• Text extractions by page:
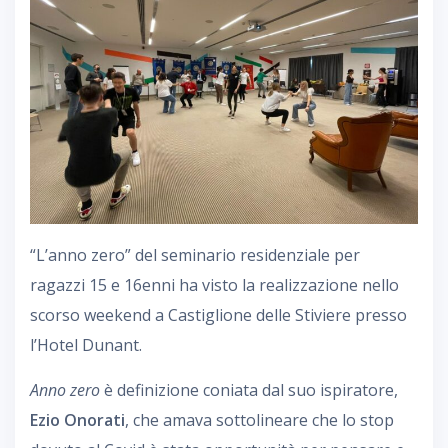
“L’anno zero” del seminario residenziale per
ragazzi 15 e 16enni ha visto la realizzazione nello
scorso weekend a Castiglione delle Stiviere presso
l’Hotel Dunant.
Anno zero
è definizione coniata dal suo ispiratore,
Ezio Onorati
, che amava sottolineare che lo stop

• Task details: Reproduce every one of the lines above word for word, without changing anything, and leave the pictures out of your answer.

• Response box:
“L’anno zero” del seminario residenziale per
ragazzi 15 e 16enni ha visto la realizzazione nello
scorso weekend a Castiglione delle Stiviere presso
l’Hotel Dunant.
Anno zero
è definizione coniata dal suo ispiratore,
Ezio Onorati
, che amava sottolineare che lo stop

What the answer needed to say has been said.